You have three points.

Put those in the equations, you then have three equations, solve for h, b, k.

Example (first point)

0=h(2-b)^2 +k

second point

0=h(8-b)^2 + k

Third point

48=hb^2 + k

solve for h, b k There will be a lot of algebra here. A trick is to note it is symetrically about x=5, so b=5

then from the first equation k=-9h then putting that in the third,

48= h25-9h or h= 4

solved.

You can also simplify matters by making use of the location of the zeroes.
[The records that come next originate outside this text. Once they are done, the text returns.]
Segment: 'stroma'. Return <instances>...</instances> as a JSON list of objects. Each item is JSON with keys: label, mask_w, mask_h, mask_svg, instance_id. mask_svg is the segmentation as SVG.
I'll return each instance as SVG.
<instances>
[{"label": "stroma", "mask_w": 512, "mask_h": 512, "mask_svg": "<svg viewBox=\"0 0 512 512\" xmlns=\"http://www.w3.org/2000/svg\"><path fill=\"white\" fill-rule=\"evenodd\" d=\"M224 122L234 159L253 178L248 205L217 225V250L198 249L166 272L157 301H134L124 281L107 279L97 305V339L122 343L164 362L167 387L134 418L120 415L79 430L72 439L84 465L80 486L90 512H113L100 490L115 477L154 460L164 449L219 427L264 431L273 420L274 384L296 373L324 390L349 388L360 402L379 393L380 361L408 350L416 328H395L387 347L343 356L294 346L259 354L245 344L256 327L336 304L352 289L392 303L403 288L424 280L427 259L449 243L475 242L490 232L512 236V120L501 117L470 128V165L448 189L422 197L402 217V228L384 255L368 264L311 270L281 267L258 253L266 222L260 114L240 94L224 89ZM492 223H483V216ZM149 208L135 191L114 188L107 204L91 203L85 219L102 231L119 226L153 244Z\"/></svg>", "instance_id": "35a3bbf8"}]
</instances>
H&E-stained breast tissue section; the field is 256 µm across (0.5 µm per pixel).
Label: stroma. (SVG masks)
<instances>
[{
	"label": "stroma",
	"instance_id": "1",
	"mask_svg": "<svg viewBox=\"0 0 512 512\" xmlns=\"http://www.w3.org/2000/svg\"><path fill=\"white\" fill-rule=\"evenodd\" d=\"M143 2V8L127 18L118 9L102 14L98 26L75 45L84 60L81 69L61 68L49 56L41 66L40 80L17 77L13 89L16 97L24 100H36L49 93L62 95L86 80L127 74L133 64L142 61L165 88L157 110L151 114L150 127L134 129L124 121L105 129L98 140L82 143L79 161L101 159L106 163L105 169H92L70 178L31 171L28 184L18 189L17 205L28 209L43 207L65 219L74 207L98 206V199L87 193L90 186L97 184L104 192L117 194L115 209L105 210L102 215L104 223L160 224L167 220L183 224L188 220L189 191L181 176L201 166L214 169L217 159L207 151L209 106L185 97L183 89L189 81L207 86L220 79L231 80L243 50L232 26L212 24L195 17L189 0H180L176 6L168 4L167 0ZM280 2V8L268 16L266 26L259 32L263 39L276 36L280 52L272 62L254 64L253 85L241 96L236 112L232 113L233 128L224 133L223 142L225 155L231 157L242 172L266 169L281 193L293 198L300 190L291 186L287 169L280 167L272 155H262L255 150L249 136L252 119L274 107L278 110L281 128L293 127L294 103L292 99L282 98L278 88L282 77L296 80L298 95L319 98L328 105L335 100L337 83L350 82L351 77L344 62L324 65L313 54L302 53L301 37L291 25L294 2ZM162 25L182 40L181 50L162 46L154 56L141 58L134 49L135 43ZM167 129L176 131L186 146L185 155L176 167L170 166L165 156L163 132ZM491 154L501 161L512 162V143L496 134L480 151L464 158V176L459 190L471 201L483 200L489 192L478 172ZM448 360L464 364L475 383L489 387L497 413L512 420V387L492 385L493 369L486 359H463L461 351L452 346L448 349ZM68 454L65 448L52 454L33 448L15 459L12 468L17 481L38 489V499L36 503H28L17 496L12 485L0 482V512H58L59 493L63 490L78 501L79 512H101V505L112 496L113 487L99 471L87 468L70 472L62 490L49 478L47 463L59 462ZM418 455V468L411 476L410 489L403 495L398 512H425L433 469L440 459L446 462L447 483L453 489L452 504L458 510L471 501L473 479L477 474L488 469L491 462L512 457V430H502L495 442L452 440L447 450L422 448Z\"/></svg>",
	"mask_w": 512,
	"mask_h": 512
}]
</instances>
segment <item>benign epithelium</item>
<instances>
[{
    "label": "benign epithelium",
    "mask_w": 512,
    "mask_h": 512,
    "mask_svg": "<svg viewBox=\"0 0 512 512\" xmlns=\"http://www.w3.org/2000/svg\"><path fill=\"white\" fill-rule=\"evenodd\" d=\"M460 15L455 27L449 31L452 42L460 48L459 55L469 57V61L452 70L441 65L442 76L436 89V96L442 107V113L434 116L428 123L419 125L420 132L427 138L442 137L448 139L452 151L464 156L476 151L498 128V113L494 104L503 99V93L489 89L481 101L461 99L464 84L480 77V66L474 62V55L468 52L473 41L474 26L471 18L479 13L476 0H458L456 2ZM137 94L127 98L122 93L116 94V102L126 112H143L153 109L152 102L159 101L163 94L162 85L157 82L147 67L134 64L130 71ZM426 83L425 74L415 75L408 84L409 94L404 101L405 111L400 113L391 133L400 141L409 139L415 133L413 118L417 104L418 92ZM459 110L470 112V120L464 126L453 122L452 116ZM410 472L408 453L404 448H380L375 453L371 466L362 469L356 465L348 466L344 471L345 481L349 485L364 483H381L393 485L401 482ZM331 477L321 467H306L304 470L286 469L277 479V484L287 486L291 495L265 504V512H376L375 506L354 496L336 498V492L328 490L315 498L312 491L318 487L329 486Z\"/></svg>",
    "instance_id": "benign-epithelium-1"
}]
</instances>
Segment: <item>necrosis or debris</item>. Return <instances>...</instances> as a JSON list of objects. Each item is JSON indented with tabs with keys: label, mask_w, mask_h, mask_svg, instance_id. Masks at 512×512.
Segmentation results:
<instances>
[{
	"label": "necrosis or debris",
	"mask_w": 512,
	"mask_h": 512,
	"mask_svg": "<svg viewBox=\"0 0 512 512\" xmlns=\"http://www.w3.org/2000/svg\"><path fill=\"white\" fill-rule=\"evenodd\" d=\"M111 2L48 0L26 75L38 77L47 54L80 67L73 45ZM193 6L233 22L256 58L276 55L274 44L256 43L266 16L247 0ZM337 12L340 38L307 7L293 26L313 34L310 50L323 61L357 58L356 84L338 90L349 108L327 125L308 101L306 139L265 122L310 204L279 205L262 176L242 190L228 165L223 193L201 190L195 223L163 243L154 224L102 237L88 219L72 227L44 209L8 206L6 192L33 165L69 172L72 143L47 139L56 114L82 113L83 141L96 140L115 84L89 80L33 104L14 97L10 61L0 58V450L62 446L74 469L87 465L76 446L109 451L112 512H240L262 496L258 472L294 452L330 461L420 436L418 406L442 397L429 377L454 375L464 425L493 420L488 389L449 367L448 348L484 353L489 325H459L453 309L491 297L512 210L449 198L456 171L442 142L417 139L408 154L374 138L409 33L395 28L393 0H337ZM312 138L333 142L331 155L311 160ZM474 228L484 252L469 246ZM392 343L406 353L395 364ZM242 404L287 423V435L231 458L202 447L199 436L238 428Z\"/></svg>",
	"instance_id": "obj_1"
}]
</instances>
You know that they are at x = 2 and x = 8, so the function must be of the form:

y(x) = A (x-2)(x-8)

To find A you use that y(0) = 48 --->

A = 3

Suppose you are given three points (x1,y1), (x2,y2) and (x3,y3) and y1, y2 and y3 are not zero. Then this trick doesn't work. However, you can still make this trick work as follows. Instead of the function y(x) you consider the function z(x) defined s:

z(x) = y(x) - y1.

Then z(x1) = 0, z(x2) = y2-y1 and

z(x3)=y3-y1

Because z(x) is zero at x = x1, you know that it contains a factor (x-x1). If you divide z(x) by (x-x1) you'll get a linear function. So, we define:

h(x) = z(x)/(x-x1).

Then h(x2)= (y2-y1 )/(x2-x1)

and

h(x3)= (y3-y1 )/(x3-x1)

h(x) is linear, you know it's value at two points, so you can easily determine it.

good post.